◆ TEXTE RETENU ◆
..............................
France Télévisions, un navire à la dérive

Des effectifs en augmentation malgré un plan de réduction du personnel, des grilles de programmes aléatoires, des chaînes peu regardées, des recettes en berne, l’audiovisuel public français traverse depuis quelques années une crise profonde que sa direction ne parvient pas à enrayer. Et qui coûte cher en argent public en période de crise.

Arrimé à la Seine dans le 15e arrondissement, le paquebot France Télévisions donne des signes d’avarie. Les rapports de la Cour des comptes ou de l’Assemblée nationale épinglent année après année une entreprise qui navigue à vue et rate les rendez-vous avec une réforme structurelle. Aux problèmes financiers, sont même venus se greffer des inquiétudes éditoriales. Martine Martinel, députée (PS) de Haute-Garonne auteure d’un rapport parlementaire sur l’audiovisuel public, décrypte pour Lyon Capitale les défaillances des chaînes publiques.

Des effectifs qui dérapent

Pour ramener les comptes vers l’équilibre, France Télévisions a initié un plan volontaire de départ à la retraite entre 2009 et 2012. Il a en fait débouché sur une hausse de la masse salariale de 2,74 % quand la direction s’était engagée à la diminuer de 5 %. Si 600 salariés ont quitté le navire, les indemnités de départ ont rendu le plan caduc. Pis, sur la période 2006-2012, les effectifs ont augmenté, passant de 10 620 en 2006 à 11 167 temps pleins au 30 juin 2012. “La hausse s’est stabilisée alors que la sagesse aurait dû leur commander de réduire le personnel après la suppression de la publicité le soir qui a engendré des pertes de recette”, observe Martine Martinel.

La direction de France Télévisions devrait donner un coup d’accélérateur en dégraissant le contingent de CDD qui œuvrent pour la plupart dans les antennes régionales de France 3. Ces salariés représentent 15 % des effectifs des chaînes publiques. Or, ces employés multiplient depuis des années des contrats, parfois hors de tout cadre légal. Ce plan social pourrait donc une nouvelle fois coûter plus qu’il ne rapporte.
..............................
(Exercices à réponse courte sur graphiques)
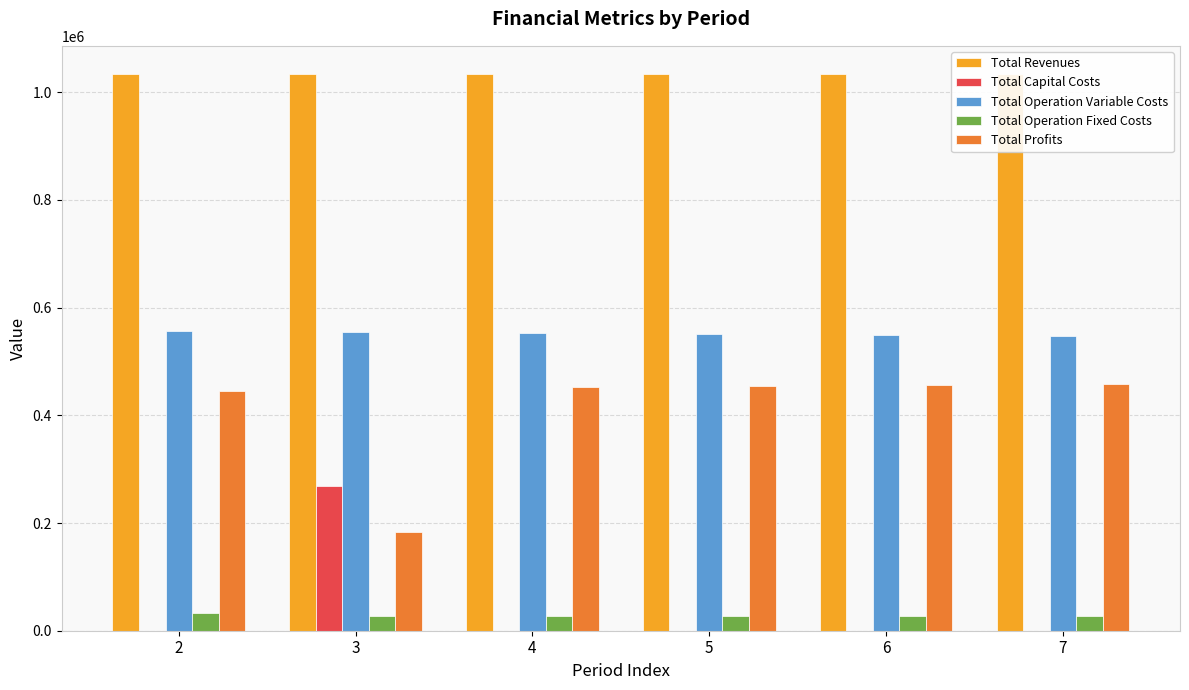

What is the maximum value shown in the chart?

1034363.9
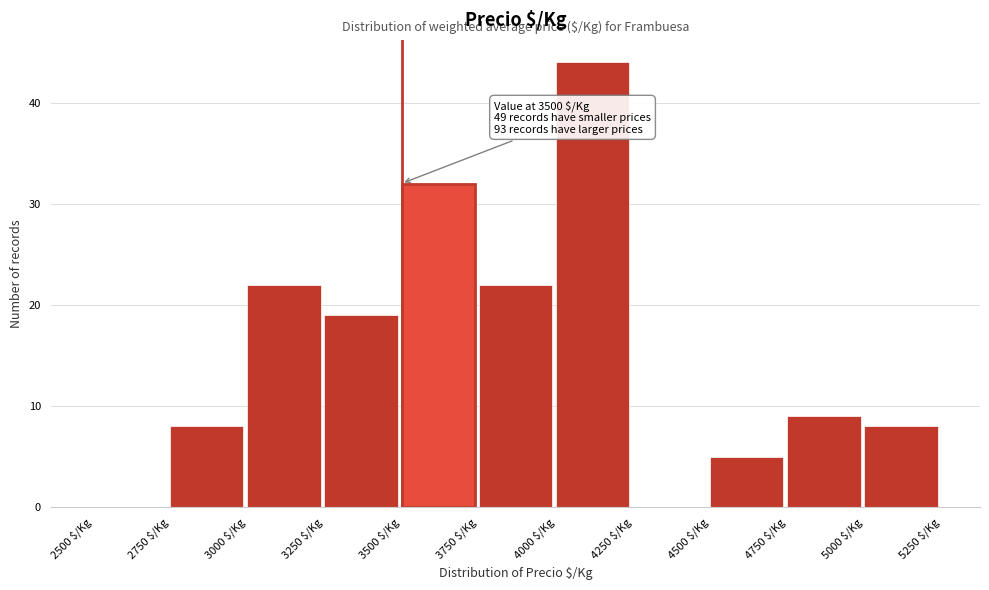

Over which range of the x-axis is the bar tallest?

4000 to 4250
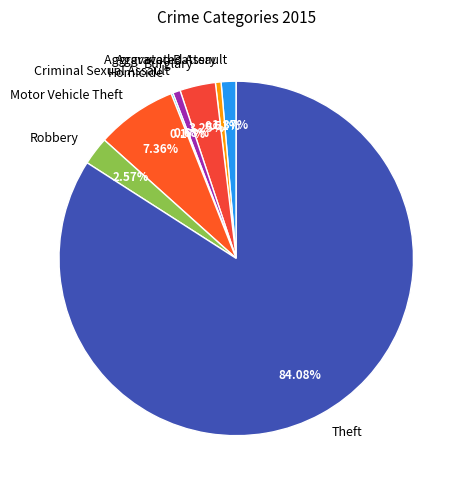

Between Theft and Burglary, which is larger?

Theft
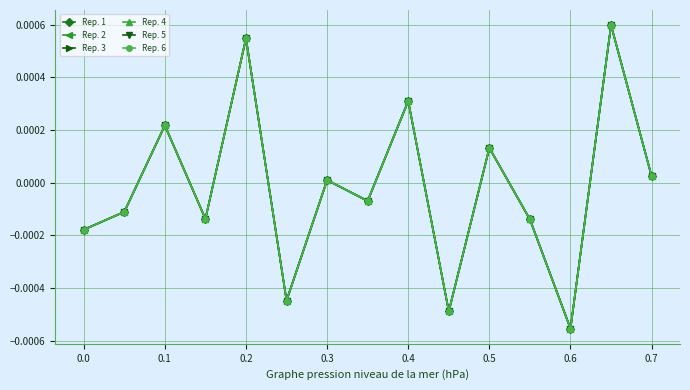

True or false: Rep. 2 and Rep. 1 intersect in this chart.

False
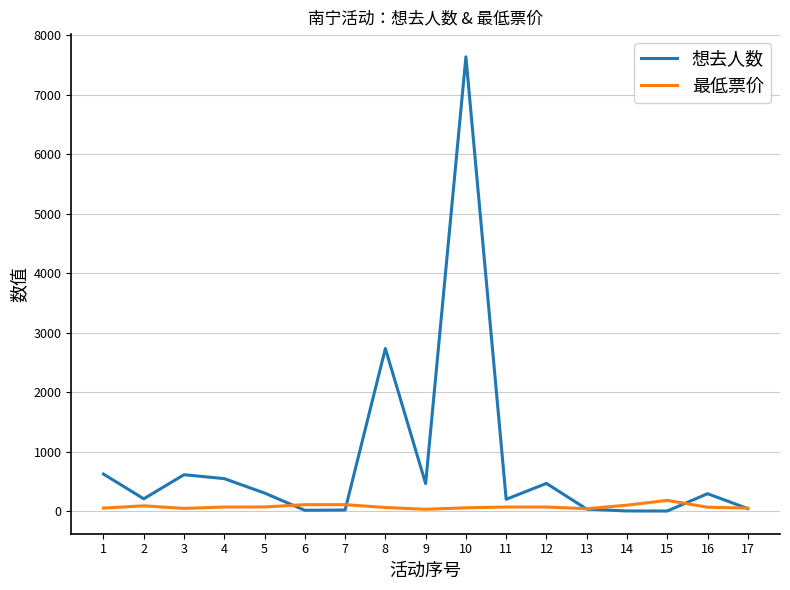

What is the sum of the 最低票价 values at 5 and 8?

129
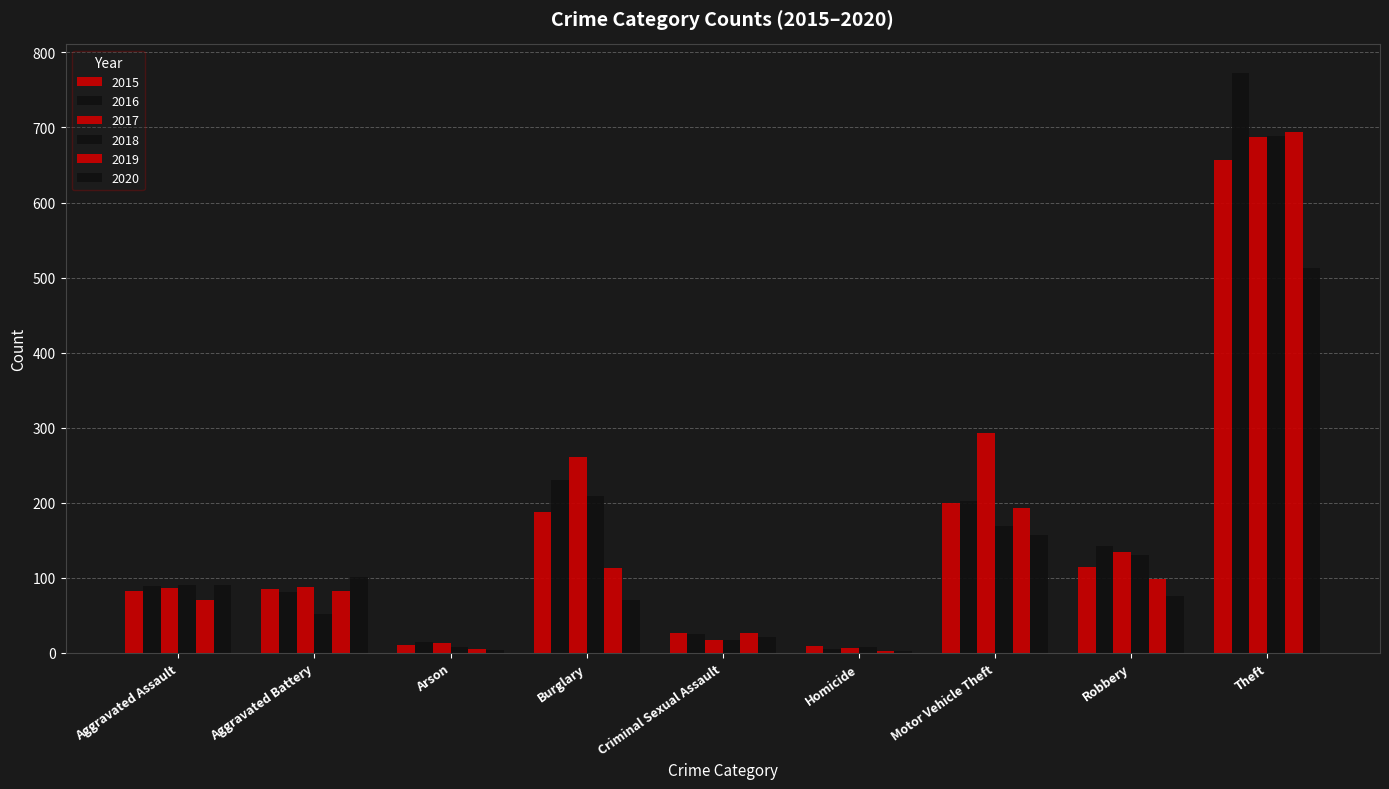

Count the number of data series in this chart.

6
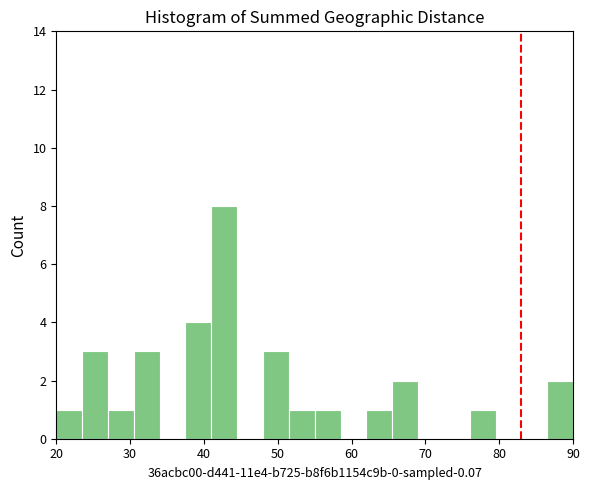

Read against the x-axis, roughly where is the centre of the tallest bar?

43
..............................
◆ TRAVAIL À FAIRE ◆
Reprenez l'article sur la crise de France Télévisions à la suite de sa dernière phrase et prolongez-en la rédaction.

◆ RÉPONSE ATTENDUE ◆
Martine Martinel s’inquiète aussi du climat social dans l’entreprise : “Les salariés sont perdus par des changements incessants de projet et de management. À France Télévisions, beaucoup de gens ne se sentent pas bien, entre les placardisés à 7 000 euros et ceux qui enchaînent les CDD depuis des années.” Les strates hiérarchiques qui s’accumulent sont régulièrement pointées comme responsables d’un climat social déplorable et d’une masse salariale trop conséquente. Sur les 11 167 temps pleins de France Télévisions, 4 625 sont consacrés à des fonctions d’encadrement, avec des pointes à 60 % à France Ô.

La difficile “entreprise commune”

Imaginée par Nicolas Sarkozy, en 2009, pour rationaliser les dépenses de France Télévisions, l’“entreprise commune” peine à devenir une réalité. Sur le papier, la réforme apparaît pourtant simpliste et logique : les chaînes devaient mutualiser leurs achats de programmes, leur personnel, les équipes techniques, les moyens commerciaux et marketing. En 2009, la Cour des comptes avait tracé pour France Télévisions le chemin de l’entreprise commune.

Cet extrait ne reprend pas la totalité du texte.